I mostly can't think of a non-crappy header to put it in.
I have wondered if we don't want to effectively merge the two drivers in some way.
You don't actually have to rename this driver FWIW. It's fine to have multiple drivers with the same name.
I would probably just leave the name as-is as well FWIW.
The main downside is that suppose after this is in I do the cpufreq rework I sketched out in my overall comment last week. In that world, it's quite easy to have the 'speedshift' driver use a higher probe priority than est and have them be separate drivers. Given that they work quite differently I think this is cleaner long term. I had typed this comment above before my general comment (so it was "earlier" in my thinking).
After Yamagi brought this work to my attention and told me that it was possible to apply this patch to FreeBSD 12.0 I created this diff from the git repo. I applied the patch to FreeBSD 12.0 on a T470s. With this patch the cores clock independently, power consumption is reduced (especially with low to medium load) and peak performance improved.

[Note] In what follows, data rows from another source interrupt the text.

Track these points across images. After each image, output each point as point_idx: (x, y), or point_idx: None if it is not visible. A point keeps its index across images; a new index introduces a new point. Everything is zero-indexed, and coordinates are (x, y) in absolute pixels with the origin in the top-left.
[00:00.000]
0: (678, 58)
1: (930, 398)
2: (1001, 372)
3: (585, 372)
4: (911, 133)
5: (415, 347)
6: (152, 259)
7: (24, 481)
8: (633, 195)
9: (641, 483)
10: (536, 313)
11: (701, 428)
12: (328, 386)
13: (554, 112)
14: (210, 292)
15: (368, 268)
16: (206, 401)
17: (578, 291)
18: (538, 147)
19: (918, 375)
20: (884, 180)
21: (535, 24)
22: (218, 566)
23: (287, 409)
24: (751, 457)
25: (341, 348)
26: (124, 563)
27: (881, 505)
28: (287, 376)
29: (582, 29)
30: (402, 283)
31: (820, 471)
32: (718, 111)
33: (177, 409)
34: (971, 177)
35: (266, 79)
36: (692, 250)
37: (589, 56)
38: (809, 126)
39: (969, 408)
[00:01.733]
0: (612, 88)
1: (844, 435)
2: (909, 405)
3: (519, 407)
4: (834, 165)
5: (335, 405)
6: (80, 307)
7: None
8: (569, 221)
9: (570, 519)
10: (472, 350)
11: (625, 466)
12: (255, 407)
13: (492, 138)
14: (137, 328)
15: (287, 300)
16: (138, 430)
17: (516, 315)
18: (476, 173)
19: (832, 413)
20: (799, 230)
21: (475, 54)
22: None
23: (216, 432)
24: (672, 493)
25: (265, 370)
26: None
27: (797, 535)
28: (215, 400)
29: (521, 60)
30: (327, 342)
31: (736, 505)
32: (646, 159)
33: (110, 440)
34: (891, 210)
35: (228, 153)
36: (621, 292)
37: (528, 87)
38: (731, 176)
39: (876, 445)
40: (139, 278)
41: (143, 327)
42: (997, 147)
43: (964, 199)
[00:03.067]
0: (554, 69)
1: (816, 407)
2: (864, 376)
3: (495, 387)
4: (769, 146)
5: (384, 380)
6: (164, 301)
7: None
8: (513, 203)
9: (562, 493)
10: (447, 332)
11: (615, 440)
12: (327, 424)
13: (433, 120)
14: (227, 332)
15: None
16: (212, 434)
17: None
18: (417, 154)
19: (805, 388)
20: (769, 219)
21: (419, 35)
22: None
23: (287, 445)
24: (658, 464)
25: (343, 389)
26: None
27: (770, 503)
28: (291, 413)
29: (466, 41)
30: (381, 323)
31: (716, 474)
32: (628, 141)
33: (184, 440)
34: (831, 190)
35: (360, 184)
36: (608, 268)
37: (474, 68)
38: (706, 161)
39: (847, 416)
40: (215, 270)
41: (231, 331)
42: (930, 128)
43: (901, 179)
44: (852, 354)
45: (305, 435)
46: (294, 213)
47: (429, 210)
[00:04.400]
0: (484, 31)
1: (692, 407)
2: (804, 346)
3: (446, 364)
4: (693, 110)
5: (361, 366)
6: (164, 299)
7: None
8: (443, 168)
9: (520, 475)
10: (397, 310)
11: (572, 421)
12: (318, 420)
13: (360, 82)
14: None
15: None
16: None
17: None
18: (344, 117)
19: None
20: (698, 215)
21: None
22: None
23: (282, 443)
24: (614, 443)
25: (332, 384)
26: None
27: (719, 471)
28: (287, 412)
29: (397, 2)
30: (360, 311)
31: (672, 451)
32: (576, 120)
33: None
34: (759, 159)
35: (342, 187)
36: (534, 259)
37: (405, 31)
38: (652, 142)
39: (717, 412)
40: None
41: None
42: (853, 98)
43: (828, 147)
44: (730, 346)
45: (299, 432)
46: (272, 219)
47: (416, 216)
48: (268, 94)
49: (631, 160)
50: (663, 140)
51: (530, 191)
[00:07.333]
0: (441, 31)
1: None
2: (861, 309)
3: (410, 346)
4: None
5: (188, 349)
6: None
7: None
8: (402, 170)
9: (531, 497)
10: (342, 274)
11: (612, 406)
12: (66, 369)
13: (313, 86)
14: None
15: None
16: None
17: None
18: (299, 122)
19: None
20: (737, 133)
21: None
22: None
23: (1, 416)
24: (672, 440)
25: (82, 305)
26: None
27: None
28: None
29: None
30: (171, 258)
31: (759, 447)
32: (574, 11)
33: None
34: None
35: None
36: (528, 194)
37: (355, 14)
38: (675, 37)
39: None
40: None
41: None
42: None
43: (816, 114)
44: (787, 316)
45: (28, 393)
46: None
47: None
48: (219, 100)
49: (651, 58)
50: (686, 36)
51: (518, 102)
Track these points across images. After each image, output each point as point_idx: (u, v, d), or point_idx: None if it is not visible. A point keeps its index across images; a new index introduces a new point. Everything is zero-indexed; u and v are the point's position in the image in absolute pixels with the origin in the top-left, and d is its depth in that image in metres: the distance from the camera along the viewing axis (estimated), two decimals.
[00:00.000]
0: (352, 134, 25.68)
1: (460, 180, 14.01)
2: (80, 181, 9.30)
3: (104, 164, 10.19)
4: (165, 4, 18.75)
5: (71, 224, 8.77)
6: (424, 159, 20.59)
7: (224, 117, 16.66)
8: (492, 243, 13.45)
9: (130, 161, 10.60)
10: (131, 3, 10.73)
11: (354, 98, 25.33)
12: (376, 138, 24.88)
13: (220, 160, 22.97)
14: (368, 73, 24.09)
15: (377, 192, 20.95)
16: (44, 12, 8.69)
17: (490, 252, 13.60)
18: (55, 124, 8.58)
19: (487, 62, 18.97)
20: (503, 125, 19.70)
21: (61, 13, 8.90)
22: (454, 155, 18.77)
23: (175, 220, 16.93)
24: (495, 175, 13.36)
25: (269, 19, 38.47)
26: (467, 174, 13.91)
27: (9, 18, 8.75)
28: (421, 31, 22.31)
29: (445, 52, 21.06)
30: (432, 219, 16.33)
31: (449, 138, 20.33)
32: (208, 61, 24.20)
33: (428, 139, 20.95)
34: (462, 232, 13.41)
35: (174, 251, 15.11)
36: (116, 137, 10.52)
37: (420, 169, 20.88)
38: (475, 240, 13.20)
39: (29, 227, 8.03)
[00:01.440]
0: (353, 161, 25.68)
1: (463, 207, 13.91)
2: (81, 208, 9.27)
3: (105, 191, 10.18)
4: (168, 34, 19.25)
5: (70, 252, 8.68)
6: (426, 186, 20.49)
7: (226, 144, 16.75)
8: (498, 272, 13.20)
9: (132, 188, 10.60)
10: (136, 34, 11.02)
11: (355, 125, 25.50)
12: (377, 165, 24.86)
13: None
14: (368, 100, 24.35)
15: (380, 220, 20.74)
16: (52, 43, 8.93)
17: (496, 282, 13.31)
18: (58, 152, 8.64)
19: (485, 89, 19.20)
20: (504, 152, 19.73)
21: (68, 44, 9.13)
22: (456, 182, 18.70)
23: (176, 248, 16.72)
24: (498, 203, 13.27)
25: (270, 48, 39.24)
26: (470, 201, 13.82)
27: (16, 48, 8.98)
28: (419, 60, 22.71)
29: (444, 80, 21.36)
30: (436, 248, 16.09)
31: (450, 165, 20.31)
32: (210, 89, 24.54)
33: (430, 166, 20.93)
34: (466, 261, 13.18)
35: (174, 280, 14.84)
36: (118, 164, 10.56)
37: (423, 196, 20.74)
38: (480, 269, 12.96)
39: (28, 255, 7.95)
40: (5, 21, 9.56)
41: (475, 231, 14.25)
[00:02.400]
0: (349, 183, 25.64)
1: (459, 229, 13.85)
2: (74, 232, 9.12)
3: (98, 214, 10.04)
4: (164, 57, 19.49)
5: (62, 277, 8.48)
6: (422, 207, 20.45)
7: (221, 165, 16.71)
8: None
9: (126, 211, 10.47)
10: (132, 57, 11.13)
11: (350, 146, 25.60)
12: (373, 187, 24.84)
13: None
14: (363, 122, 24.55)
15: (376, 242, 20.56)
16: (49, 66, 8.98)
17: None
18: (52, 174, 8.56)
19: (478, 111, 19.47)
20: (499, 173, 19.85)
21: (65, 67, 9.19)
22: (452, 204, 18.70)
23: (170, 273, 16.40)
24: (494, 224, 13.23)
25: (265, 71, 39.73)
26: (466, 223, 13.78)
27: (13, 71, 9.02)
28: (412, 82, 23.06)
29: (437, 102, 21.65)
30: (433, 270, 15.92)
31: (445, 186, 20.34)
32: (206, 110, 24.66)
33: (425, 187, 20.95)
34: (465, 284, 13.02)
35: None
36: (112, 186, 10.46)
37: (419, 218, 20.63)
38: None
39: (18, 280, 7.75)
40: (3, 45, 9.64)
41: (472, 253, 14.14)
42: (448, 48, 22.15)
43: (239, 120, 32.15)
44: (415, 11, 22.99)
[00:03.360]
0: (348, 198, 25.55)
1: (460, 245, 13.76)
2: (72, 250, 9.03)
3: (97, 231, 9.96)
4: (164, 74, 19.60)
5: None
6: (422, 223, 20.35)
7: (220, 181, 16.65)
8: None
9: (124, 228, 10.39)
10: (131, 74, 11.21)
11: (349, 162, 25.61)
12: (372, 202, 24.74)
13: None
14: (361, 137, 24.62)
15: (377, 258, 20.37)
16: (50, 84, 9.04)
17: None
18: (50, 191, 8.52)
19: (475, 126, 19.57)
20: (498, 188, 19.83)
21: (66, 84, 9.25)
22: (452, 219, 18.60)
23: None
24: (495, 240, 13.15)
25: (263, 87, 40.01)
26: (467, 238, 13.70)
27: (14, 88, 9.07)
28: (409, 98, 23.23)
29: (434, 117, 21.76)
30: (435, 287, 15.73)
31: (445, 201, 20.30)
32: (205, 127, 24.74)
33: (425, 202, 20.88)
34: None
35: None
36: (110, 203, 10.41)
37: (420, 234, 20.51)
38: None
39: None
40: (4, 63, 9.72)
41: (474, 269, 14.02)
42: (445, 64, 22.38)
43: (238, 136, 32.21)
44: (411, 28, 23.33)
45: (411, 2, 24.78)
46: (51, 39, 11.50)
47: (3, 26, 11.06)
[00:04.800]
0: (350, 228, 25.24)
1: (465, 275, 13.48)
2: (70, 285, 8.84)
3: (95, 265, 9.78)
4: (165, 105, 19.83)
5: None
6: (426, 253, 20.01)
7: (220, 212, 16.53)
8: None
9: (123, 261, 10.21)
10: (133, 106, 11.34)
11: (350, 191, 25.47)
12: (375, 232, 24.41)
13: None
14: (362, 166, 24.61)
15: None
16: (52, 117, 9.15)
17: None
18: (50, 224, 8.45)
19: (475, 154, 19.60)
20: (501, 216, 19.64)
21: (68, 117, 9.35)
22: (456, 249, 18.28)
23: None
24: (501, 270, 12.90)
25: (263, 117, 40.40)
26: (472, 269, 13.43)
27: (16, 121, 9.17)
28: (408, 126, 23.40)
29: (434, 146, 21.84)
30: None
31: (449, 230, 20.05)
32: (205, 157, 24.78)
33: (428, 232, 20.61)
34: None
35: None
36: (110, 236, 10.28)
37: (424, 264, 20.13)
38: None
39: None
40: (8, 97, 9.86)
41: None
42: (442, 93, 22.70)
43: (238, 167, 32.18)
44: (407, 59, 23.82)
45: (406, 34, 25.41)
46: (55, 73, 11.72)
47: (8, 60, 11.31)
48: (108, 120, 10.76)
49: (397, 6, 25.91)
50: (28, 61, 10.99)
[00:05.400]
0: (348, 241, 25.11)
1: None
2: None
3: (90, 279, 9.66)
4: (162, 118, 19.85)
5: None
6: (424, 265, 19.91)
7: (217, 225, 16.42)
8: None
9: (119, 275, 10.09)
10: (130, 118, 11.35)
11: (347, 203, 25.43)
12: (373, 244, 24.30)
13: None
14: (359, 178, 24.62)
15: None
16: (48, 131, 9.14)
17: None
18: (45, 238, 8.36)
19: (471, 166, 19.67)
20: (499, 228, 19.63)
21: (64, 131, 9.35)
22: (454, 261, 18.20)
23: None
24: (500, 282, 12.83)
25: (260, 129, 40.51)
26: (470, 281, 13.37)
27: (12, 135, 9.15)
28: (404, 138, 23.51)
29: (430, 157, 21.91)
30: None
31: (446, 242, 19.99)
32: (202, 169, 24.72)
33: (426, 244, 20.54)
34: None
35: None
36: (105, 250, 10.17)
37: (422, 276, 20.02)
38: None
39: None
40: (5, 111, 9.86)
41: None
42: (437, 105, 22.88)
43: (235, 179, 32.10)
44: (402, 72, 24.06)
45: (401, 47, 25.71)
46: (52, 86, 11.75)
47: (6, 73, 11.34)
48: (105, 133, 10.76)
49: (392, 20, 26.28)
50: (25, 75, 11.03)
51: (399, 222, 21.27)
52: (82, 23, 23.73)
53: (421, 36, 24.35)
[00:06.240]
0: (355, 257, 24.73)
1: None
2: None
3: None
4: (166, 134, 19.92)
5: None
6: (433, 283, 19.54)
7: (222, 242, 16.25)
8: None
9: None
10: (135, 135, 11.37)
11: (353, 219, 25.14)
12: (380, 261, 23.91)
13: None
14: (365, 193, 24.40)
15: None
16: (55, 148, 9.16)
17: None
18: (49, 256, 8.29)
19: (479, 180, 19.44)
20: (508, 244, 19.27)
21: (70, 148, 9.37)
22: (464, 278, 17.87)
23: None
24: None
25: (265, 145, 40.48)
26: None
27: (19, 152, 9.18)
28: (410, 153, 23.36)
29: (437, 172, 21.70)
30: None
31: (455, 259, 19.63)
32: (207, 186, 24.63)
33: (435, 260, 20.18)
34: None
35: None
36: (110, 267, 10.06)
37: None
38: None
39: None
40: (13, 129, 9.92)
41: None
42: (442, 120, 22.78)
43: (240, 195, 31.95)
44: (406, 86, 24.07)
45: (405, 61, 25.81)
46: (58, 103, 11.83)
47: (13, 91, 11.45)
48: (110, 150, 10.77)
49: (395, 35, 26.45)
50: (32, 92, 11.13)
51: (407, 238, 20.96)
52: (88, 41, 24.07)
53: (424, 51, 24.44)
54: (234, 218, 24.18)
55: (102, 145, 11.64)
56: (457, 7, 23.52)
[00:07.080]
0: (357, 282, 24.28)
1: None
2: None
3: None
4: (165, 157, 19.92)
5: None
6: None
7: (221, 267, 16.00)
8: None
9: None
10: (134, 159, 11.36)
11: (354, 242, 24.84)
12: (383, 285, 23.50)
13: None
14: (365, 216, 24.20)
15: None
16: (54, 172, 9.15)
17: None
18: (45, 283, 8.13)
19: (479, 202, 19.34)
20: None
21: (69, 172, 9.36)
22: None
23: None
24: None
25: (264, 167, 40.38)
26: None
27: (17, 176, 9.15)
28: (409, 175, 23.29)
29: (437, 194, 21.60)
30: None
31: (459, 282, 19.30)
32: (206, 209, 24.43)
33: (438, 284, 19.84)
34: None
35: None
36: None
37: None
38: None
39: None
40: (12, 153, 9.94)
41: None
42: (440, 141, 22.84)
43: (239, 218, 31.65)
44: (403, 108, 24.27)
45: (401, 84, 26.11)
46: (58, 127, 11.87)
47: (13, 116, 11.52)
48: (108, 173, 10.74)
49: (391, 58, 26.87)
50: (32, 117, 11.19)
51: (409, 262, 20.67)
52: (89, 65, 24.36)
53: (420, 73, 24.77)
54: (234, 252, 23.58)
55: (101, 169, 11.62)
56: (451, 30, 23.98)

During short bursts e.g. loading youtube.com in chromium all cores jump to the full boost clock (in my case 3.5GHz) or 100MHz below that for long enough to load bloated websites before falling back to a modest 0,9GHz to 1,1GHz. This improves responsiveness a lot over what is achievable with powerd++ or powerd. With powerd++ I have to limit max CPU frequency to 200MHz below the 2,8GHz base clock to avoid triggering ACPI thermal shutdown warnings under sustained load. With the hwpstate patch applied it takes mprime with 4 workers to trigger the same warning (make -sj4 buildworld isn't enough) , but the system remains stable. My system may be a special problem case because Lenovo saw fit to reduce the max CPU temperature to just 75C for the T470s.
I just cherry picked this into my tree to try on some servers. As a *USER*, I have the following comments:
- We need documentation. We cannot expect users to download the Intel SDM and look up the definition of Energy_Performance_Preference to know that 0 is the performance preference, and 100 is the energy efficiency preference.
- It would be super nice to be able to set the default epp for the entire system in one shot via a tunable, rather than having to replicate the same tunable 64 times in loader.conf or sysctl.conf or write a shell script to poke the values in. Something like this would simplify things for what I expect is 99% of use cases:
Works fine on the Google Pixelbook (i7-7Y75) (where the old EST does not work because there aren't any acpi_perf devices).
The extern definition and the check for this variable needs to be #if defined(__amd64__), otherwise there's a linking error on aarch64
(I just have a single git fork of src where I apply every patch I need to master. Not building this *driver*, but acpi_perf was being built, and it was affected by this patch.)